[start of SUPPLIED TEXT]
Personnel. As shown in Figure 14, personnel expense, the largest category of Key’s noninterest expense, decreased by $23 million, or 2%, from the first nine months of 2006. The decrease, which was attributable to the sale of the McDonald Investments branch network, was moderated by normal salary adjustments and higher stock-based compensation. The McDonald Investments branch network accounted for $20 million of Key’s personnel expense in the current year, compared to $88 million for the first nine months of 2006. For the third quarter of 2007, the average number of full-time equivalent employees was 18,567, compared to 18,888 for the second quarter of 2007 and 20,264 for the third quarter of 2006.
Figure 14. Personnel Expense
                                                                 
    Three months ended                     Nine months ended        
    September 30,     Change     September 30,     Change  
dollars in millions   2007     2006     Amount     Percent     2007     2006     Amount     Percent  
 
Salaries
  $ 240     $ 240                 $ 721     $ 703     $ 18       2.6 %
Incentive compensation
    55       93     $ (38 )     (40.9 )%     212       268       (56 )     (20.9 )
[end of SUPPLIED TEXT]
» TASK GOAL
Resume the passage on Key's personnel expense, picking up after its final line.
[start of DATASET EXTRACT]
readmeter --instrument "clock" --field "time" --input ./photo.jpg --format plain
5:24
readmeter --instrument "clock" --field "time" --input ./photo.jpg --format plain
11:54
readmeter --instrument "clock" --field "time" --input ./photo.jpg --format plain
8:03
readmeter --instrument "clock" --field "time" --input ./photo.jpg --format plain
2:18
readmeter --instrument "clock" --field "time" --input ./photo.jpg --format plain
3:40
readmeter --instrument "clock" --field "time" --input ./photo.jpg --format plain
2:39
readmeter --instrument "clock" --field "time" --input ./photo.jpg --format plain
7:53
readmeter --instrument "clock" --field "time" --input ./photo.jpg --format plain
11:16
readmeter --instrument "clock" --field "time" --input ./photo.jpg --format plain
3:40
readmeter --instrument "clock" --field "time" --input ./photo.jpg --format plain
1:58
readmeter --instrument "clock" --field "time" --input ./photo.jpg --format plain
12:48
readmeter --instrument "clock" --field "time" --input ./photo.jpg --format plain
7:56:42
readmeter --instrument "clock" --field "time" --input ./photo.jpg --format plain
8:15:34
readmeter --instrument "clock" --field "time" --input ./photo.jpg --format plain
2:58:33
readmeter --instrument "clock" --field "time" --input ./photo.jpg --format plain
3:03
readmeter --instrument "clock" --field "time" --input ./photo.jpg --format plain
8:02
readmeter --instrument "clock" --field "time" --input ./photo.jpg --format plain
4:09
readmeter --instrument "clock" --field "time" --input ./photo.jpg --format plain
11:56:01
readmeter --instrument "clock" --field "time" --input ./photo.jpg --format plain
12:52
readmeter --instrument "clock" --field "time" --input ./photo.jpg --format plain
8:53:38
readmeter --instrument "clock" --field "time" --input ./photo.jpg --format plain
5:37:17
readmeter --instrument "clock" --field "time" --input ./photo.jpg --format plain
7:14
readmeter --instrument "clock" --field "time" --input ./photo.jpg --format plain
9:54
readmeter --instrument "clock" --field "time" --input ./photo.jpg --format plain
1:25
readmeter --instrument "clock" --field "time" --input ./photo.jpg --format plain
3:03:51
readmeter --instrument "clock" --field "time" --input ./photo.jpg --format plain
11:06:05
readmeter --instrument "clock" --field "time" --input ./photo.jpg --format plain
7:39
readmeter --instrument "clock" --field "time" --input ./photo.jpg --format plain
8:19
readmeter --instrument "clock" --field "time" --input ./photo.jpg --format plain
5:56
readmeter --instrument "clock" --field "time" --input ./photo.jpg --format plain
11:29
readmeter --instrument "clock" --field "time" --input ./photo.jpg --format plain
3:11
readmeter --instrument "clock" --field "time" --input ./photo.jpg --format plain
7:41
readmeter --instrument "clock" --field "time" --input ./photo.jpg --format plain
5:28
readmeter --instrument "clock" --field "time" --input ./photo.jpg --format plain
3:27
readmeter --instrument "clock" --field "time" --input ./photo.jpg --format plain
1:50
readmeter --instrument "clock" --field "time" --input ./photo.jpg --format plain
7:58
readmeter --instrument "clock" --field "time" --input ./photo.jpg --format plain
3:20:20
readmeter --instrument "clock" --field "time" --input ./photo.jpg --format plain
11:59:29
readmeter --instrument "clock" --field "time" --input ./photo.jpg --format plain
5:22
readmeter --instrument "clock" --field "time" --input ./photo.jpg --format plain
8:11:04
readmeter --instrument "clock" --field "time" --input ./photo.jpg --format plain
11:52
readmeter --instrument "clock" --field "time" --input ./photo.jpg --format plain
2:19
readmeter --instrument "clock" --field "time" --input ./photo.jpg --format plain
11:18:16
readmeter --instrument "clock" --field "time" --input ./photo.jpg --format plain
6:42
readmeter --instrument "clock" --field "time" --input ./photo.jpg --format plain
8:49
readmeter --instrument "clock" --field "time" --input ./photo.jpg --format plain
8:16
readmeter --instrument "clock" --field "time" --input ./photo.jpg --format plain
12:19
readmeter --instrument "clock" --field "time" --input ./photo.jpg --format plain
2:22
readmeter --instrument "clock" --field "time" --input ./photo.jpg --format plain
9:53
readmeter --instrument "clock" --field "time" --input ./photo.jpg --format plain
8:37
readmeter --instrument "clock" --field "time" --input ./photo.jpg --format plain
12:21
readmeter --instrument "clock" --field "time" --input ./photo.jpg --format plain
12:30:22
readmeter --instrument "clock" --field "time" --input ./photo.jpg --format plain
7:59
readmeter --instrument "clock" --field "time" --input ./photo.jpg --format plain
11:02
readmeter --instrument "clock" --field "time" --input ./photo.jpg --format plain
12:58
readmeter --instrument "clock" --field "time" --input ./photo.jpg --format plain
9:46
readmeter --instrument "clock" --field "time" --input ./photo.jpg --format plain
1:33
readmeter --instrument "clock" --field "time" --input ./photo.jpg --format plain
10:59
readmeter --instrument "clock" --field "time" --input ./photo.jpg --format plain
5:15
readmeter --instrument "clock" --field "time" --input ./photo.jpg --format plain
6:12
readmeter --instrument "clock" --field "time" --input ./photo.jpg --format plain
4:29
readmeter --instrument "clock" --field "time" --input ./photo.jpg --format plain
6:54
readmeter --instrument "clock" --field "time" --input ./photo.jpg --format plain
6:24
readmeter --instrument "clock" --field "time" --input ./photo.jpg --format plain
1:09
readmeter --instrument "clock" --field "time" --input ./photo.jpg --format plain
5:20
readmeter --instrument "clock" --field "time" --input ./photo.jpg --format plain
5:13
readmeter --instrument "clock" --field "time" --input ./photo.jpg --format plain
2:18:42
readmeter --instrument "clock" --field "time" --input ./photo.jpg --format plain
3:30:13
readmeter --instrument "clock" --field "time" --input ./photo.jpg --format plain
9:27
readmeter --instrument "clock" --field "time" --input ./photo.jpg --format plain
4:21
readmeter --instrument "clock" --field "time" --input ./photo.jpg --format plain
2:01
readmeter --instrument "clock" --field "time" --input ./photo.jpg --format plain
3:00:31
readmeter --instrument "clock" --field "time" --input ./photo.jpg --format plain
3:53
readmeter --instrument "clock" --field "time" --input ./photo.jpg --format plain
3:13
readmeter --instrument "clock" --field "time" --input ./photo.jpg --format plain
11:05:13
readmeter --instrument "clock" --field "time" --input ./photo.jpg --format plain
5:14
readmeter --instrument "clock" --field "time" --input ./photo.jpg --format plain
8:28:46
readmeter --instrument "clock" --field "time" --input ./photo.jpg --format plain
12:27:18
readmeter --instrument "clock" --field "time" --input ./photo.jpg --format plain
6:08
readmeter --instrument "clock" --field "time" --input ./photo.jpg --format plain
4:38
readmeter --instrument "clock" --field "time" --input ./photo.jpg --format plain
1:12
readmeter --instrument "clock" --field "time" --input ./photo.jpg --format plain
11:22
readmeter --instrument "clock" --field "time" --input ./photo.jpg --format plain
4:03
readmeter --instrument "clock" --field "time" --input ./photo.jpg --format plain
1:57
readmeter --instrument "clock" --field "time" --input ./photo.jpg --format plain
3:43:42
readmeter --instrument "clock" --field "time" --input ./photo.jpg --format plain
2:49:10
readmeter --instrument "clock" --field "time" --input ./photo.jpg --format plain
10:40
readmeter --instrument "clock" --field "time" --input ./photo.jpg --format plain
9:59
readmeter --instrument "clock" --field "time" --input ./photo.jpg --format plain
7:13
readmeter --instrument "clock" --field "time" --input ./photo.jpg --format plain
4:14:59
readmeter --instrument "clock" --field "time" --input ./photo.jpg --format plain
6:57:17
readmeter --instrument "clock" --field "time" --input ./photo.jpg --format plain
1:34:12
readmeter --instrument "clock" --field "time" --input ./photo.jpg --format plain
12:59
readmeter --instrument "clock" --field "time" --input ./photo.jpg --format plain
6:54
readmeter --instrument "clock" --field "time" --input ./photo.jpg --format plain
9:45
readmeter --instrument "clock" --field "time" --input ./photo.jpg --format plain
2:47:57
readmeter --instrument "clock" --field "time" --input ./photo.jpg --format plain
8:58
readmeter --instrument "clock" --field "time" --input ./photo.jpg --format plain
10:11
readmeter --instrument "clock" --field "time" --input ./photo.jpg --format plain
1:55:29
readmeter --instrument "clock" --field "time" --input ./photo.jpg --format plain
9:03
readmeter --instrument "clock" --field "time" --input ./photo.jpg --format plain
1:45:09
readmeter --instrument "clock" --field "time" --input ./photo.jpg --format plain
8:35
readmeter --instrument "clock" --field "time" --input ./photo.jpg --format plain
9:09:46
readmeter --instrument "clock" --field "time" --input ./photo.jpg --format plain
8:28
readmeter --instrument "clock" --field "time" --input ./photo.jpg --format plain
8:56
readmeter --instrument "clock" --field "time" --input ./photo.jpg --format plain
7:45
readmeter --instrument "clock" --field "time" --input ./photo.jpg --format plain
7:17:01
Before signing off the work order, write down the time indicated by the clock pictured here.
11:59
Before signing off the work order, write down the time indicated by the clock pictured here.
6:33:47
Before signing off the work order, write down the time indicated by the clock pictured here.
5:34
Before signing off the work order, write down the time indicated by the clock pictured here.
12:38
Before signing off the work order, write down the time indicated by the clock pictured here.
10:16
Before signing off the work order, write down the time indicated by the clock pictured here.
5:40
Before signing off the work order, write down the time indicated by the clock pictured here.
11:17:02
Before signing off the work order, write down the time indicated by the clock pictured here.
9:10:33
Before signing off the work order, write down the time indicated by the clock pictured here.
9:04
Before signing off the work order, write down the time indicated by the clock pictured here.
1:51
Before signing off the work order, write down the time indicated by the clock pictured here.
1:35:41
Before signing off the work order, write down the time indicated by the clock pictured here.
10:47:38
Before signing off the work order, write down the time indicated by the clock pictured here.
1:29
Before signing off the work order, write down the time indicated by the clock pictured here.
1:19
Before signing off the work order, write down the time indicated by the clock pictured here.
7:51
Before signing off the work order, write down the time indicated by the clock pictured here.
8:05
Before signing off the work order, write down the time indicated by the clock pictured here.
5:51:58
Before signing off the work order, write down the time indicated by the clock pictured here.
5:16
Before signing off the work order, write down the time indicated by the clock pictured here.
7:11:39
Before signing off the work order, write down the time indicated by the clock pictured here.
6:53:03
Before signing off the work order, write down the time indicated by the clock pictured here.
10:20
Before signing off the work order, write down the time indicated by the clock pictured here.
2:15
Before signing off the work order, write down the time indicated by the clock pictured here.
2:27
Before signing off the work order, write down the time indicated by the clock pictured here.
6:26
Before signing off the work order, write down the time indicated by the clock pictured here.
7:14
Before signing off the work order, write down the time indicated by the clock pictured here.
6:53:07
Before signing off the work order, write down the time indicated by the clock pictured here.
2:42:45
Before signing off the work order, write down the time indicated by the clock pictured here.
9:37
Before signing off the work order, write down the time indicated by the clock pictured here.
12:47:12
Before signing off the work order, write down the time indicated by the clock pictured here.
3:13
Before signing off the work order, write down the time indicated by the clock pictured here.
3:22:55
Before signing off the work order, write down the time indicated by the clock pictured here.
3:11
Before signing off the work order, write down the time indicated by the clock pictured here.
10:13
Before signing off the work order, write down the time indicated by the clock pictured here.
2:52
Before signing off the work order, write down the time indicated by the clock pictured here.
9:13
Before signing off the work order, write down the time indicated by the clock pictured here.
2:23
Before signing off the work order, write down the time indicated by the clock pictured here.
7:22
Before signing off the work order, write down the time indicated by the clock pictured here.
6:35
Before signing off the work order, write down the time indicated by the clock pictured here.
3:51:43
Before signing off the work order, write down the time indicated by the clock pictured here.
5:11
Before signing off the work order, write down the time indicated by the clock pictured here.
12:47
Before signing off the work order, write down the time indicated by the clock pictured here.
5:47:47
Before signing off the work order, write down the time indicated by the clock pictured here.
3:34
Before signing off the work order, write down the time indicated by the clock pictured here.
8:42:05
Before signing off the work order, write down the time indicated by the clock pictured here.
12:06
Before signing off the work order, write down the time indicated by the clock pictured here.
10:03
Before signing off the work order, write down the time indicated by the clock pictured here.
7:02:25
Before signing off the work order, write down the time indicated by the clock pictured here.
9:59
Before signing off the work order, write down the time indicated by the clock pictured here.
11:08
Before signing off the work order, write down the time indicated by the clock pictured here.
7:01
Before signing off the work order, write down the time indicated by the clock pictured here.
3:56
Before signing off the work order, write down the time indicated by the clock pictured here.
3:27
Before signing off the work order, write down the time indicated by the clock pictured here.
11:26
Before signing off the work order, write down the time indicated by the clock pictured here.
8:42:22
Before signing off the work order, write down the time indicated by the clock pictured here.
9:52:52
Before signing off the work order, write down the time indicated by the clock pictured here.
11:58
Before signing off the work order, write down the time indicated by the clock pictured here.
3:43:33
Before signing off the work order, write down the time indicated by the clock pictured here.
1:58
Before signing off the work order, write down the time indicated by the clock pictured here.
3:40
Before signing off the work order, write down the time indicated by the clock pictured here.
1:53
[end of DATASET EXTRACT]
» ANSWER FOR THIS EXERCISE
Employee benefits
    67       67                   222       222              
Stock-based compensation a
    17       15       2       13.3       57       47       10       21.3  
Severance
    4       3       1       33.3       10       5       5       100.0  
 
Total personnel expense
  $ 383     $ 418     $ (35 )     (8.4 )%   $ 1,222     $ 1,245     $ (23 )     (1.8 )%
 
                                                   
 
 
(a)   Excludes directors’ stock-based compensation of $.4 million and $.3 million for the three-month periods ended September 30, 2007 and 2006, respectively, and $1.7 million and $.9 million for the nine-month periods ended September 30, 2007 and 2006, respectively. Directors’ stock-based compensation is included in the “miscellaneous expense” component shown in Figure 13.
Operating lease expense. The increase in operating lease expense compared to the third quarter and first nine months of 2006 reflected a higher volume of activity in the Equipment Finance line of business. Income related to the rental of leased equipment is presented in Figure 9 as “operating lease income.”
Professional fees. The decrease in professional fees for the year-to-date period was due in part to a reduction in costs associated with Key’s efforts to strengthen compliance controls, for which substantial investment has already been made.
Marketing expense. The decreases in marketing expense for both the quarterly and year-to-date periods were attributable to additional costs incurred during 2006 to promote Key’s free checking products.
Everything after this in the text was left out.